Technical Report MSC-2018-28

Title: Fault-Tolerant Operating System for Many-core Processors
Authors: Amit Fuchs
Supervisors: Avi Mendelson
PDFCurrently accessibly only within the Technion network
Abstract: Creating operating systems for many-core processors is a critical challenge. Contemporary multi-core systems inhibit scaling by relying on hardware-based cache-coherency and atomic primitives to guarantee consistency and synchronization when accessing shared memory. Moreover, projections on transistor scaling trends predict that hardware fault rates will increase by orders of magnitude and the microarchitecture alone could not provide adequate robustness in the exascale era. Resilience must be considered at all levels; operating systems cannot continue to assume that the processors are error-free.

A fault-tolerant distributed operating system is presented, designed to harness the massive parallelism in many-core distributed shared memory processors. It targets scale-out architectures with 1,000-10,000+ fault-prone cores on-chip and waives traditional hardware-based consistency over the shared memory. The operating system allows applications to remain oblivious to hardware faults and efficiently utilize all cores of exascale systems-on-chip without performing explicit synchronization.
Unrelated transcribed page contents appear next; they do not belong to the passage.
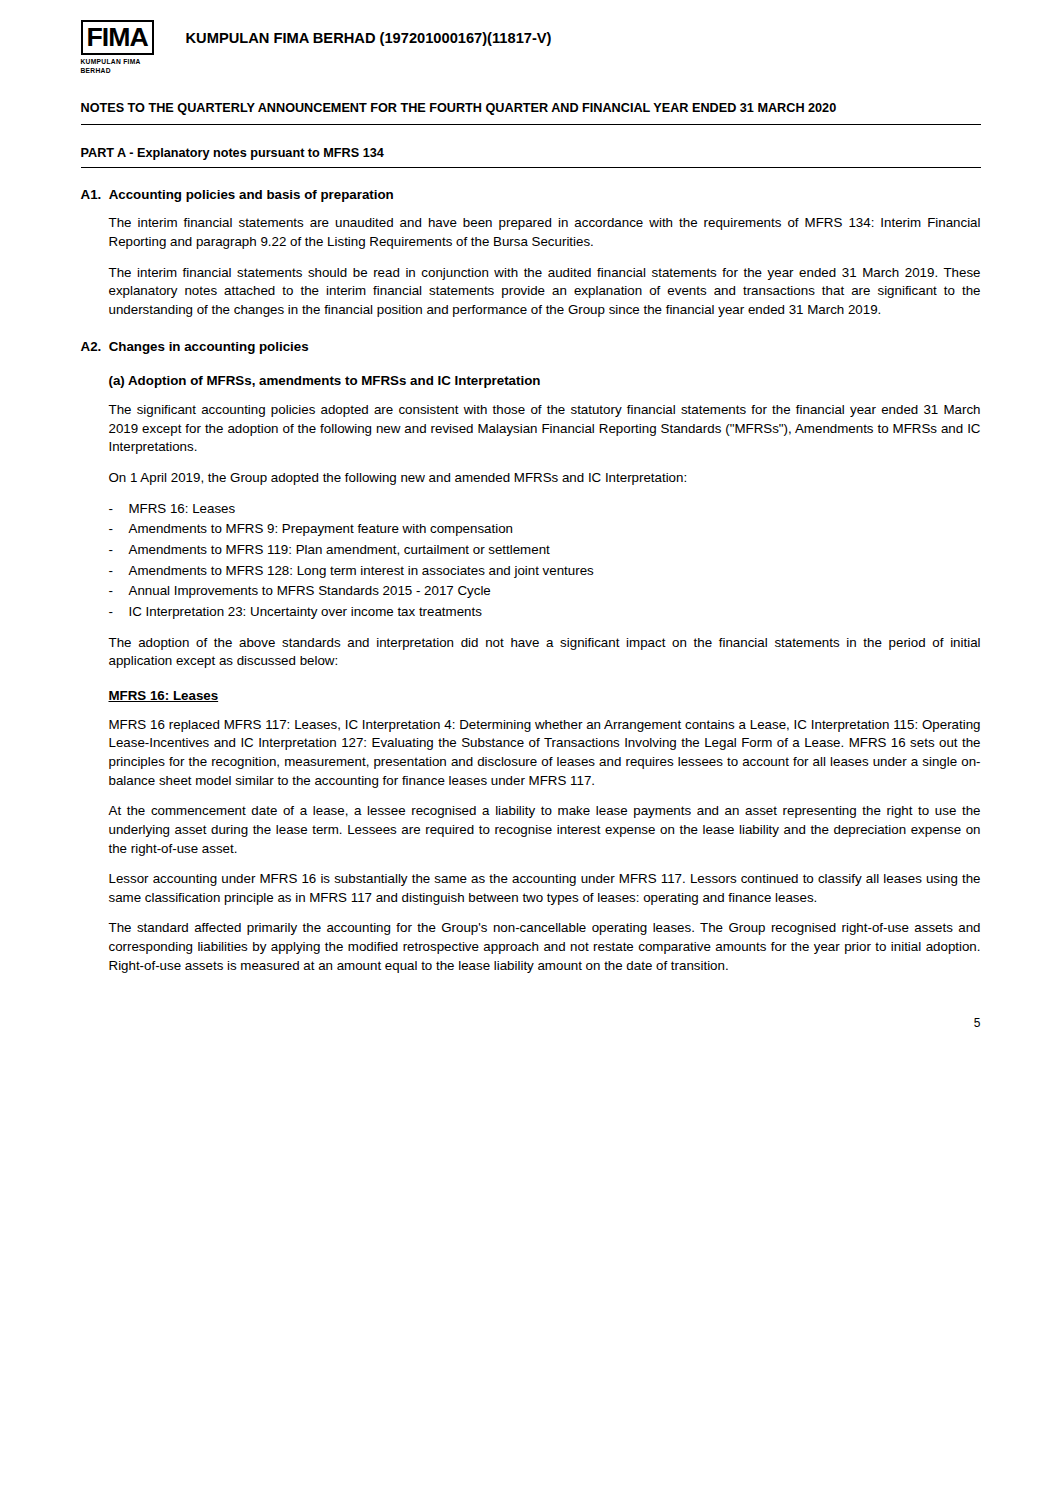FIMA
KUMPULAN FIMA BERHAD
KUMPULAN FIMA BERHAD (197201000167)(11817-V)
NOTES TO THE QUARTERLY ANNOUNCEMENT FOR THE FOURTH QUARTER AND FINANCIAL YEAR ENDED 31 MARCH 2020
PART A - Explanatory notes pursuant to MFRS 134
A1. Accounting policies and basis of preparation
The interim financial statements are unaudited and have been prepared in accordance with the requirements of MFRS 134: Interim Financial Reporting and paragraph 9.22 of the Listing Requirements of the Bursa Securities.
The interim financial statements should be read in conjunction with the audited financial statements for the year ended 31 March 2019. These explanatory notes attached to the interim financial statements provide an explanation of events and transactions that are significant to the understanding of the changes in the financial position and performance of the Group since the financial year ended 31 March 2019.
A2. Changes in accounting policies
(a) Adoption of MFRSs, amendments to MFRSs and IC Interpretation
The significant accounting policies adopted are consistent with those of the statutory financial statements for the financial year ended 31 March 2019 except for the adoption of the following new and revised Malaysian Financial Reporting Standards ("MFRSs"), Amendments to MFRSs and IC Interpretations.
On 1 April 2019, the Group adopted the following new and amended MFRSs and IC Interpretation:
-MFRS 16: Leases
-Amendments to MFRS 9: Prepayment feature with compensation
-Amendments to MFRS 119: Plan amendment, curtailment or settlement
-Amendments to MFRS 128: Long term interest in associates and joint ventures
-Annual Improvements to MFRS Standards 2015 - 2017 Cycle
-IC Interpretation 23: Uncertainty over income tax treatments
The adoption of the above standards and interpretation did not have a significant impact on the financial statements in the period of initial application except as discussed below:
MFRS 16: Leases
MFRS 16 replaced MFRS 117: Leases, IC Interpretation 4: Determining whether an Arrangement contains a Lease, IC Interpretation 115: Operating Lease-Incentives and IC Interpretation 127: Evaluating the Substance of Transactions Involving the Legal Form of a Lease. MFRS 16 sets out the principles for the recognition, measurement, presentation and disclosure of leases and requires lessees to account for all leases under a single on-balance sheet model similar to the accounting for finance leases under MFRS 117.
At the commencement date of a lease, a lessee recognised a liability to make lease payments and an asset representing the right to use the underlying asset during the lease term. Lessees are required to recognise interest expense on the lease liability and the depreciation expense on the right-of-use asset.
Lessor accounting under MFRS 16 is substantially the same as the accounting under MFRS 117. Lessors continued to classify all leases using the same classification principle as in MFRS 117 and distinguish between two types of leases: operating and finance leases.
The standard affected primarily the accounting for the Group's non-cancellable operating leases. The Group recognised right-of-use assets and corresponding liabilities by applying the modified retrospective approach and not restate comparative amounts for the year prior to initial adoption. Right-of-use assets is measured at an amount equal to the lease liability amount on the date of transition.
5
To scale efficiently and reliably as the number of cores rapidly increases while their reliability decreases, the new operating system provides fault-tolerant task-level parallelism to applications through a coarse-grained data-flow programming model. A decentralized wait-free execution engine was created to maximize task parallelism, scalability, and resiliency over unreliable processing cores. It combines message-passing and shared memory without strong consistency guarantees. Fine-grained checkpoints are intrinsic at all levels, enabling on-the-fly recovery of application-level tasks in the case of hardware faults, automatically resuming their execution with minimal costs.

A prototype implementation of the new operating system was experimentally evaluated on a many-core full-system simulator, the presented results exemplify the characteristics and benefits of the new approach.